In cases like the present one in which family reunification efforts have failed and

the court has found the children are likely to be adopted, the juvenile court is required to

terminate parental rights unless the children come within the exceptions to termination set

forth in subdivision (c) of section 366.26. (§ 366.26, subd. (c); In re Caden C. (2021) 11

Cal.5th 614, 630-631 (Caden C.).) One of those exceptions permits the selection of a

permanent plan other than adoption if the parent has established by a preponderance of

evidence three elements: (i) the parent maintained regular visitation and contact with the

child, (ii) the child has, and would benefit from continuing, a substantial, positive,

emotional attachment to the parent, and (iii) termination of that relationship would be

3 detrimental to the child even when balanced against the benefits of an adoptive home.

(§ 366.26, subd. (c)(1)(B)(i); Caden C., supra, 11 Cal.5th at pp. 636-637.)

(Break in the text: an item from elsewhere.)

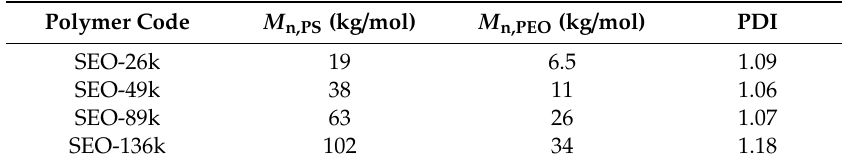
Table 1. Name codes, number average molecular weights ( M n ) and the polydispersity index (PDI)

Whether the child has a relationship with the parent sufficient to come within the

exception is determined by taking into consideration the child’s age, the portion of the

child’s life spent in the parent’s custody, the effect on the child of interaction with the

parent, and the child’s particular needs. (Caden C., supra, 11 Cal.5th at p. 632.)

The first two elements are generally reviewed for substantial evidence and the

third is reviewed for abuse of discretion. (Caden C., supra, 11 Cal.5th at pp. 639-640.)

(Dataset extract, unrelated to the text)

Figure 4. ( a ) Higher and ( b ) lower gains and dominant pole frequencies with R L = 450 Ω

If, however, the issue is one of a failure of proof, then the appropriate standard of review

is not whether substantial evidence supports the juvenile court’s finding, but rather

whether as a matter of law the evidence compels a finding in favor of the parent. (In re

Luis H. (2017) 14 Cal.App.5th 1223, 1226; see In re I.W. (2009) 180 Cal.App.4th 1517,

1528, disapproved on other grounds as stated in Conservatorship of O.B. (2020) 9 Cal.5th

989, 1010, fn. 7.)

In this case, the parties do not dispute, and we agree, the juvenile court’s finding

that the parents had maintained regular visits and contacts with the children over the

course of the dependency proceedings. The Department’s reports establish the mother

(and to a lesser extent, father) consistently attended supervised visits with the children

and that those visits were loving, appropriate, and positive. What is lacking, however, is

evidence compelling a finding that any of the children have such a substantial, positive,

emotional attachment to mother such that the benefit of continuing that relationship—and

4 the detriment of severing it—would outweigh the benefit to the child of adoption by the

M family. None of the children demonstrated a strong emotional attachment to either of

the parents. They did not ask for them. Nor did they show any signs of difficulty

separating from them when visits were over but instead ran to hug their caregiver.

At the time the court terminated parental rights, R.C. was two years and seven

months old, and had spent his entire life in the M home. M.C. and C.C. had spent more

than half their lives in the M home. They had been placed there on the same day as R.C.

and, on the day of the permanent plan selection hearing, M.C. was four months shy of her

fifth birthday and C.C., who celebrates her birthday the day after M.C., would be turning

six.

Mother (joined by father) argues she had established substantial positive emotional

relationships with M.C. and C.C. because she raised them from birth until they were

taken into custody by the Department at ages two and three, respectively. The record

does not support mother’s claim. When the dependency proceedings were initiated in

April 2020, C.C. and M.C. had been in a temporary guardianship with their maternal

grandmother established two years earlier, when C.C. was 13 months old and M.C. was a

newborn with a positive toxicology for methamphetamine. When mother tested positive

for methamphetamine, amphetamine, and marijuana when R.C.